##### Brano scelto #####
Prova a rimediare la relativa povertà del dibattito di approfondimento un incontro patrocinato dal Centro studi americani e dall’Ispi, ieri a Roma, dove è intervenuto Rouzbeh Parsi, storico e analista geopolitico dell’Università di Lund in Svezia nonché ex-senior analyst dell’Institute of strategic studies, il think tank dell’Unione europea.

L’EFFETTO DEL NUOVO GOVERNO
Per Parsi, il cambio di governo a Teheran segna un’accelerazione positiva per lo status internazionale iraniano, perché il nuovo esecutivo ha abbandonato la retorica controproducente di Ahmadinejad, adottando un linguaggio più accettabile e fluido. Il primo risultato è stato spiazzare l’Arabia Saudita, abituata in passato a considerare Teheran come “costante negativa”, sempre esclusa dalle dinamiche del Golfo a guida Usa. Oggi il reprochement di Obama fa invece di Teheran una variabile da considerare.

UNA SOCIETA’ POST RIVOLUZIONARIA
Interessante la descrizione dell’Iran come “società post-rivoluzionaria”, che ormai sente come estranea la retorica rivoluzionaria, legata alla mobilitazione contro il nemico esterno ed interno. Un’annotazione che va insieme alla proposta di Parsi di leggere la mappa mediorientale non più come “gioco a somma zero” (tra Arabia Saudita ed Iran, per esempio), ma come “positive sum game” inclusivo. Una sponda per possibili riavvicinamenti con Ryhad, purché sia chiaro, chiosa Parsi, che la costante postura iraniana è quella di ritenere gli Stati Uniti “potenza esterna e non appartenente alla regione”. Un segnale anche all’Europa e all’Italia, che potrebbero certo fare di più per studiare un rapporto aperto, per passare da una “non-relazione disfunzionale” ad una “non-relazione funzionale”.
##### Righe del dataset #####
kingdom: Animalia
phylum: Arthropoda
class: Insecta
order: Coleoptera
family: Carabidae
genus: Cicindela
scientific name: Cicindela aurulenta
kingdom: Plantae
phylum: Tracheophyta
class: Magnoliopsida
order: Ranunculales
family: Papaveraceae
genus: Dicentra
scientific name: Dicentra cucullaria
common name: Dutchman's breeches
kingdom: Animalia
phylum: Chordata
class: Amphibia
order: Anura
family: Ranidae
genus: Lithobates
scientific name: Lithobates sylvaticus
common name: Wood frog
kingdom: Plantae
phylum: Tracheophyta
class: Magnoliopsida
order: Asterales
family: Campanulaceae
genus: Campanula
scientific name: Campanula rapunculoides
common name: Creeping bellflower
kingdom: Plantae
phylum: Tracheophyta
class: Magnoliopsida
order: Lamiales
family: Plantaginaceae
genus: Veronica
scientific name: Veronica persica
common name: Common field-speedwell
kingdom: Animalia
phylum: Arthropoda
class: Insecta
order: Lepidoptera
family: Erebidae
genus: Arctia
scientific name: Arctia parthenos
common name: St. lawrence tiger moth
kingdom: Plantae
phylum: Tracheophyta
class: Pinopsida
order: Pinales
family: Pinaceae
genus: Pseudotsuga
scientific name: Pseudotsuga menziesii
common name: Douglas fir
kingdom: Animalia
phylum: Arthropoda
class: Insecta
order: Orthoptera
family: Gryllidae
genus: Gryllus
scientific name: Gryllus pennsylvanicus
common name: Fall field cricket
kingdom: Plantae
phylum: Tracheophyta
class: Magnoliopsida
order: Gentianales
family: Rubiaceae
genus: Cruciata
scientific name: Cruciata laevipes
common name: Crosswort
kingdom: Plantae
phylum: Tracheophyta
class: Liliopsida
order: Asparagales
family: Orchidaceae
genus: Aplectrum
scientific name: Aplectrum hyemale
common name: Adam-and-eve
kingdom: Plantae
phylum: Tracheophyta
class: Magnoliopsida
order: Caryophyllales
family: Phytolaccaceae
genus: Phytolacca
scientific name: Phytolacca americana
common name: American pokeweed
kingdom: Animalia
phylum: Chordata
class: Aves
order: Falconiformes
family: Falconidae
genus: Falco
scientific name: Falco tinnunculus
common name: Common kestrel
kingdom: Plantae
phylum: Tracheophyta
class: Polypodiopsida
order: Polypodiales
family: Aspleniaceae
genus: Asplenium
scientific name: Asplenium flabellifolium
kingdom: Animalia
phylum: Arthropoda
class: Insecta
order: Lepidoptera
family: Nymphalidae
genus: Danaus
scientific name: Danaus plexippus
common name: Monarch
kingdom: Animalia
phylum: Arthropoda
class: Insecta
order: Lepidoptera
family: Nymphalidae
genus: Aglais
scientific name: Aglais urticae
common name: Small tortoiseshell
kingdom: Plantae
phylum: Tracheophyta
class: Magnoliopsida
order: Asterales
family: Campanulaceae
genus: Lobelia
#####
## Esercizio assegnato 1
Quali persone sono nominate nel brano sull'Iran?
## Esercizio assegnato 2
Disponi come elenco numerato, senza righe vuote, la parte delle voci che si apre con la prima riga e si chiude con la riga contenente "common name: Dutchman's breeches", estremi inclusi.
Il brano e le voci sono materiali indipendenti l'uno dalle altre.

## Risposta completa 1
Rouzbeh Parsi, Ahmadinejad, Obama

## Risposta completa 2
1. kingdom: Animalia
2. phylum: Arthropoda
3. class: Insecta
4. order: Coleoptera
5. family: Carabidae
6. genus: Cicindela
7. scientific name: Cicindela aurulenta
8. kingdom: Plantae
9. phylum: Tracheophyta
10. class: Magnoliopsida
11. order: Ranunculales
12. family: Papaveraceae
13. genus: Dicentra
14. scientific name: Dicentra cucullaria
15. common name: Dutchman's breeches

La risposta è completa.